Only the line containing "Oradea, ..." and those after it, up to the end of the records below, are to be set down, exactly as written.

[Extracted page text data]

******************************

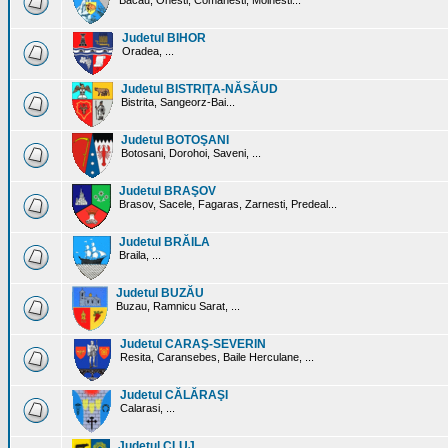
Bacau, Onesti, Comanesti, Moinesti...
Judetul BIHOR
Oradea, ...
Judetul BISTRIŢA-NĂSĂUD
Bistrita, Sangeorz-Bai...
Judetul BOTOŞANI
Botosani, Dorohoi, Saveni, ...
Judetul BRAŞOV
Brasov, Sacele, Fagaras, Zarnesti, Predeal...
Judetul BRĂILA
Braila, ...
Judetul BUZĂU
Buzau, Ramnicu Sarat, ...
Judetul CARAŞ-SEVERIN
Resita, Caransebes, Baile Herculane, ...
Judetul CĂLĂRAŞI
Calarasi, ...
Judetul CLUJ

******************************

Answer area –
Oradea, ...
Judetul BISTRIŢA-NĂSĂUD
Bistrita, Sangeorz-Bai...
Judetul BOTOŞANI
Botosani, Dorohoi, Saveni, ...
Judetul BRAŞOV
Brasov, Sacele, Fagaras, Zarnesti, Predeal...
Judetul BRĂILA
Braila, ...
Judetul BUZĂU
Buzau, Ramnicu Sarat, ...
Judetul CARAŞ-SEVERIN
Resita, Caransebes, Baile Herculane, ...
Judetul CĂLĂRAŞI
Calarasi, ...
Judetul CLUJ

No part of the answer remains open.